Безоблачность райская, праздность — миф, опасное заблуждение, кадр за кадром разоблаченное на экране. Рай вынимает из мешка ворох новых, собственно райских, диковинно странных забот; рай и есть перемена заботы, иная ее геометрия и целевая наполненность, окраска, инструментовка, вкус, запах, все, все, — но еще не известно, где ее больше, где она гуще, страшно сказать, принудительней, неотвратимей. Какое долготерпеливое мужество, неуклоняемо крепкое верой, с рождения впитанной, потребно для одоления тягот в раю, сколь простым сердцем и чистым, не оскверненным ни цифрами, ни письменами умом надо в нем обладать, чтобы, не рухнув под жерновом ежедневного долга, испытать на закате, как плоть наливается счастьем. Испытать? Рай — серьезное испытание. Другие умы и сердца могут не сладить с его суровым величием.
Выписываю из книги: любовный перечень Казановы — 122 женщины за 39 лет. Эта скромная жатва, по замечанию комментатора, смутит только очень примерного семьянина. Впоследствии разучились внимать парковым празднествам и напудренным рисовым фейерверкам. Нравы испортились, в моду вошла похвальба арифметикой, потным валом и плебейскими девичьими именами. Казанову нельзя мерить аршином XX, XXI века. Что за дело ему до толпы, убитой ошибкой голкипера. До людей, напрочь забывших, что монастырские пальцы послушниц труда годами ткали оленей и лебедей для княжеских гобеленов и в не меньшие сроки создавались брабантские кружева, парчовые балдахины, резные шкатулки, атласные платья, статуэтки, стилеты, гравюры, эстампы, все, составлявшее цивилизацию ручного усилия, личного чувства и навыка. Какой прок в юридическом равенстве классов и свободной торговле, если артист слова, кисти, резца и поступка стократ против прежнего отставлен от щедрости меценатов, чье понимание красоты ненамного развилось в сравнении с таковым у вестготов и гуннов. Где бы ни оказался в узловых главах XX века Джакомо Джироламо, на обочине ли происшествий или, как привык он бравировать, неподалеку от жерла вулкана, его — авантюриста, каббалистического мудреца, розенкрейцера, сочинителя, сладострастника с философским камнем во рту — вероятней всего, уничтожил бы один из майданеков ненавистного ему коллективизма.

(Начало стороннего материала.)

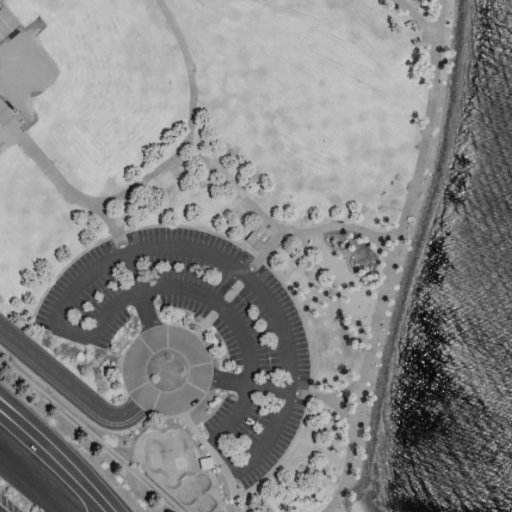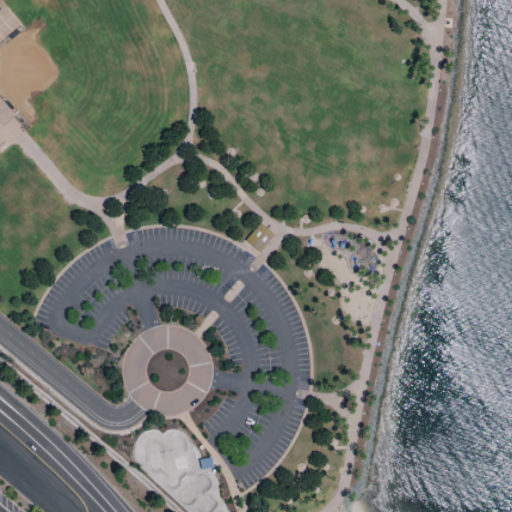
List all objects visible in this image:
park: (3, 3)
road: (419, 15)
park: (81, 79)
road: (154, 175)
park: (7, 194)
park: (217, 223)
road: (119, 229)
road: (280, 230)
building: (258, 232)
road: (394, 259)
road: (249, 272)
road: (145, 296)
road: (222, 303)
parking lot: (203, 328)
road: (74, 329)
road: (204, 372)
road: (249, 382)
road: (72, 384)
road: (333, 397)
road: (347, 417)
road: (88, 437)
road: (230, 454)
road: (212, 455)
road: (57, 456)
park: (175, 468)
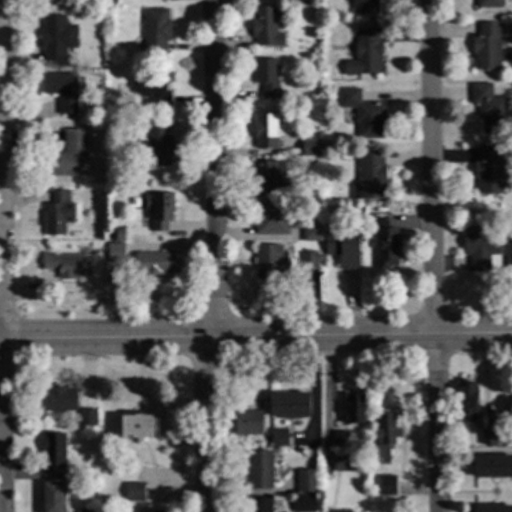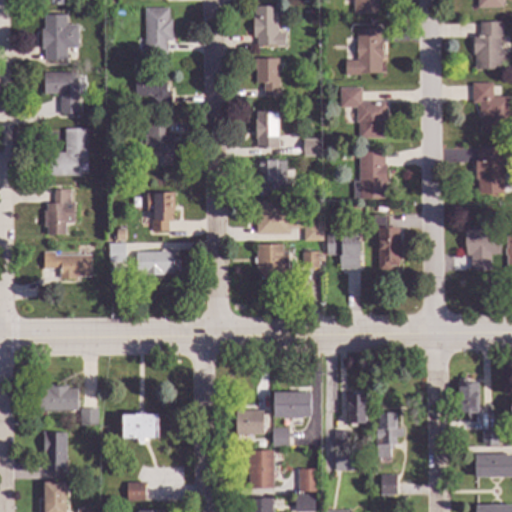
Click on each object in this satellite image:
building: (50, 3)
building: (50, 3)
building: (487, 4)
building: (488, 4)
building: (363, 7)
building: (365, 7)
building: (265, 28)
building: (266, 28)
building: (156, 31)
building: (155, 33)
building: (57, 38)
building: (56, 39)
building: (487, 48)
building: (489, 49)
building: (366, 54)
building: (364, 55)
building: (267, 77)
building: (266, 78)
building: (62, 91)
building: (151, 91)
building: (152, 91)
building: (61, 92)
building: (490, 109)
building: (489, 110)
building: (364, 114)
building: (364, 115)
building: (265, 131)
building: (266, 131)
building: (155, 145)
building: (158, 145)
building: (312, 148)
building: (310, 149)
building: (70, 155)
building: (66, 157)
building: (487, 172)
building: (488, 172)
building: (271, 176)
building: (370, 177)
building: (271, 178)
building: (369, 178)
building: (160, 210)
building: (379, 210)
building: (158, 211)
building: (58, 214)
building: (57, 215)
building: (275, 219)
building: (274, 220)
building: (311, 233)
building: (311, 233)
building: (119, 236)
building: (384, 244)
building: (386, 246)
building: (343, 249)
building: (480, 249)
building: (342, 250)
building: (478, 250)
building: (115, 254)
building: (116, 254)
building: (508, 254)
building: (508, 254)
road: (431, 255)
road: (215, 256)
building: (308, 261)
building: (309, 261)
building: (269, 262)
building: (270, 262)
building: (153, 264)
building: (152, 265)
building: (69, 266)
building: (66, 267)
road: (256, 336)
road: (2, 339)
road: (327, 396)
building: (58, 399)
building: (57, 401)
building: (468, 401)
building: (467, 403)
building: (291, 405)
building: (289, 408)
building: (510, 408)
building: (511, 410)
building: (354, 412)
building: (88, 418)
building: (87, 420)
building: (249, 423)
building: (247, 426)
building: (138, 428)
building: (138, 430)
building: (385, 434)
building: (385, 437)
building: (279, 438)
building: (488, 438)
building: (277, 440)
building: (340, 440)
building: (490, 440)
building: (340, 442)
building: (53, 452)
building: (52, 454)
building: (343, 462)
building: (342, 464)
building: (492, 467)
building: (260, 470)
building: (492, 470)
building: (259, 472)
building: (306, 481)
building: (306, 482)
building: (387, 486)
building: (385, 489)
building: (134, 492)
building: (134, 493)
building: (53, 497)
building: (53, 498)
building: (304, 503)
building: (259, 505)
building: (302, 505)
building: (259, 507)
building: (494, 508)
building: (492, 510)
building: (160, 511)
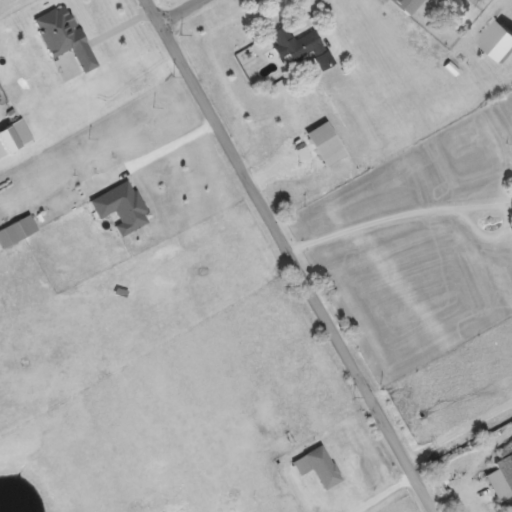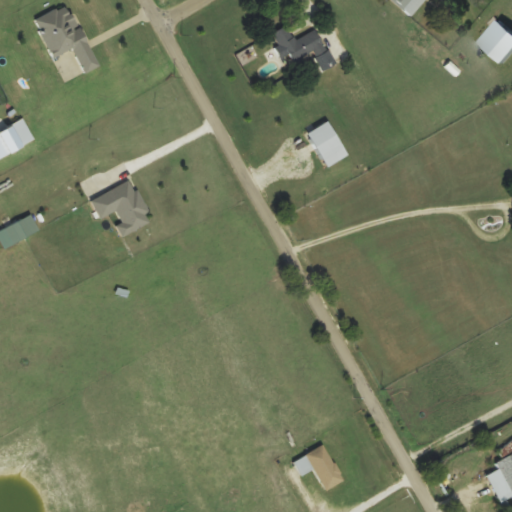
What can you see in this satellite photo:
building: (407, 5)
building: (408, 5)
road: (184, 14)
building: (63, 37)
building: (63, 38)
building: (298, 45)
building: (298, 46)
building: (121, 207)
building: (121, 207)
building: (19, 228)
building: (20, 229)
road: (288, 255)
building: (318, 466)
building: (318, 467)
building: (501, 478)
building: (501, 478)
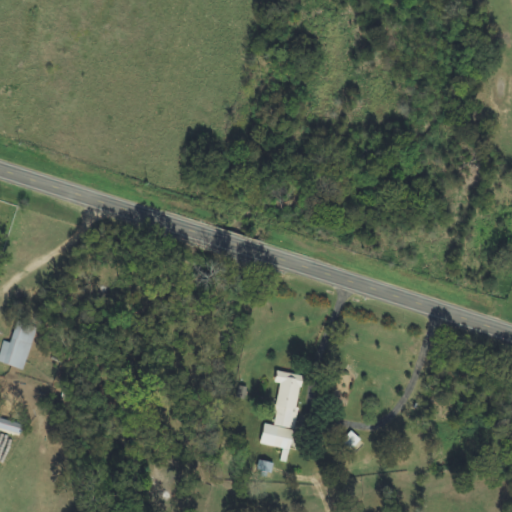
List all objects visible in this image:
road: (255, 250)
building: (18, 347)
building: (284, 413)
building: (11, 427)
building: (352, 442)
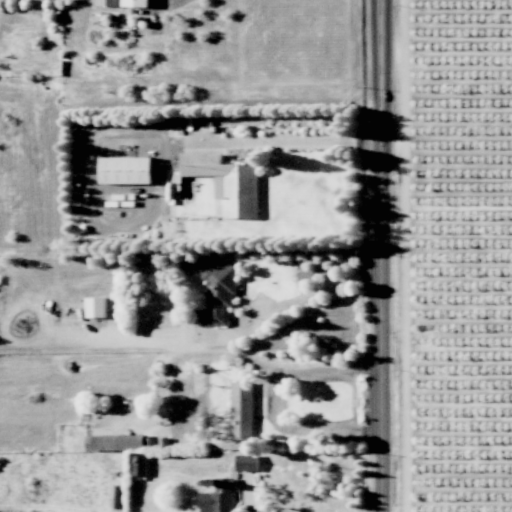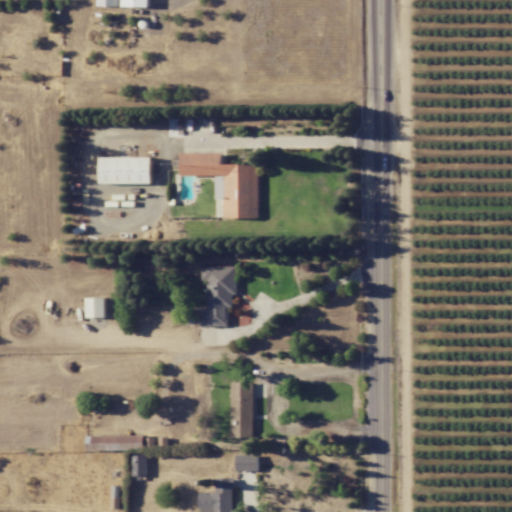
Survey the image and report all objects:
building: (107, 2)
building: (135, 3)
road: (297, 140)
building: (126, 170)
building: (227, 182)
road: (381, 256)
road: (323, 289)
building: (218, 294)
building: (95, 307)
road: (322, 370)
building: (242, 409)
building: (115, 442)
building: (247, 462)
building: (139, 465)
building: (219, 497)
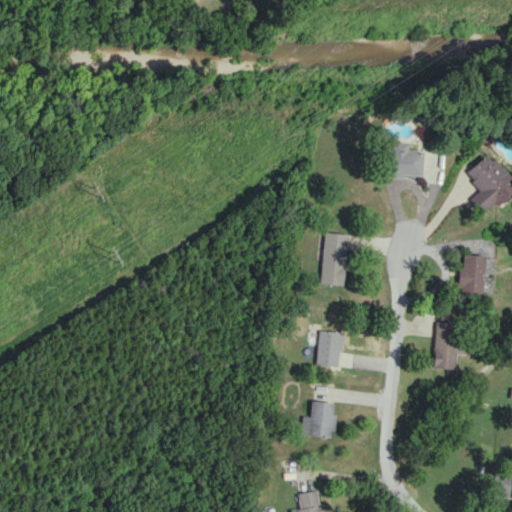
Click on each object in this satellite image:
road: (128, 2)
road: (68, 25)
river: (251, 46)
building: (402, 160)
building: (487, 183)
power tower: (91, 190)
power tower: (110, 256)
building: (331, 258)
building: (468, 273)
building: (444, 345)
building: (327, 348)
road: (392, 374)
building: (316, 419)
building: (501, 485)
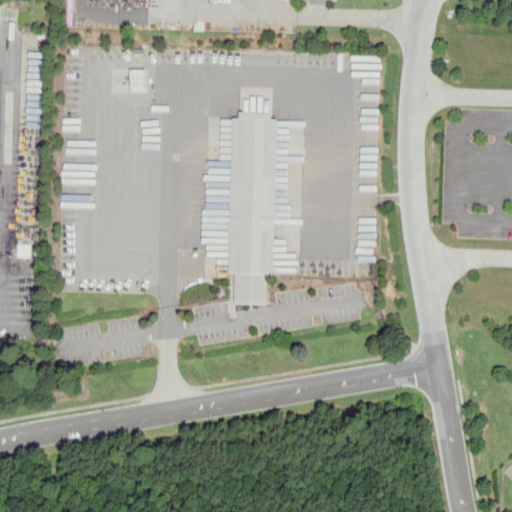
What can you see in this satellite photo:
road: (316, 8)
road: (260, 14)
road: (164, 61)
building: (138, 79)
building: (139, 80)
road: (332, 90)
road: (491, 133)
road: (458, 173)
parking lot: (479, 173)
road: (500, 173)
road: (370, 196)
building: (253, 204)
building: (253, 209)
road: (421, 257)
parking lot: (278, 313)
road: (210, 322)
parking lot: (101, 341)
road: (209, 386)
road: (218, 402)
road: (469, 446)
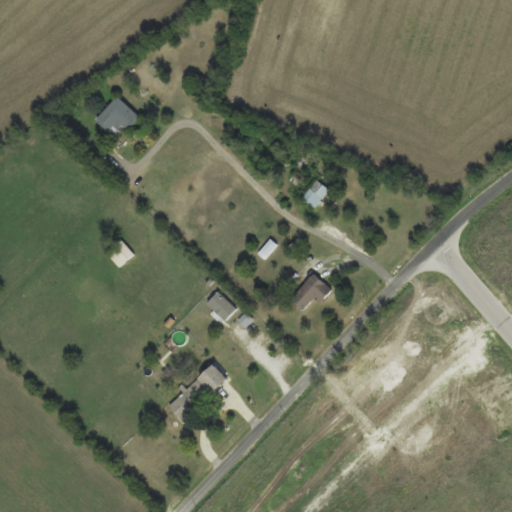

Ему б не позволили тихо скончаться в постели, между картами и интрижкой, на попечении у служанки, той, например, которая, бдительно надзирая финансы, не осмелилась употребить по хозяйству дорогие дести писчей бумаги, но сплавила, вослед овощной кожуре и рыбным чешуйкам, три исписанных тетради его мемуаров. В сверхнасыщенном перенаселенном XX столетии для его просторных эскапад места, скорее всего, не нашлось бы, и, сознавая чуждость этой фигуры изменившимся временам, век, после того как выдохся благоволивший к Джакомо декаданс, отнесся к бедному страннику плохо. Возобладала трактовка Феллини: Казанова — полая душа, шарлатан мнимостей и фантомных позывов, фокусник, что вместо лент и ушастой крольчатины тянет из цилиндра неостановимую апологию собственной мнимости. Сотни и сотни не имеющих ценностного содержания страниц, разводил руками Феллини, болтливое разлитие соков, гневных, насмешливых, занимательных — пустота, пустота. Работодатели требуют эротических представлений, а он, не зная, к чему бы еще себя, кроме подложенных бациллоносных межножий, применить и приладить, уподобляется искусственной птичке с заржавленным ключиком подзавода. Рукотворное чудо природы — говорящий секс-механизм, постаревшее личико-маска, морок, туман, он сам в страданьях своих виноват, потому что сделан из пустоты. Даже в постоянных его путешествиях разглядели конвульсии, судорогу, неподвижность — такова версия позднего XX века, против которой на самом исходе столетия, начав прозу в венецианском кафе, горячо возражал Филипп Селлерс; я в новом веке тоже воспользуюсь случаем, жаль, обстановка не так романтична.
Казанова — плод дореволюционной эпохи, и кто не отведал приключений при старом режиме, не может проникнуться сладостью жизни, нашептывал Талейран. «Грязь в шелковых чулках!» — орал, багровея, хозяин, а тот, пятясь на подагрически негибких ногах, пропускал мимо поток оскорблений, ибо глубоко разработанным историческим зрением провидел и сокрушение повелителя, и свою роль спасителя Франции (Венский конгресс, само совершенство его кротоподобного тайнодействия, его кулуарного жанра), и двусмысленность собственной смерти, о коей услышав, афорист-остроумец интересно спросил: «Узнать бы, зачем ему это понадобилось?»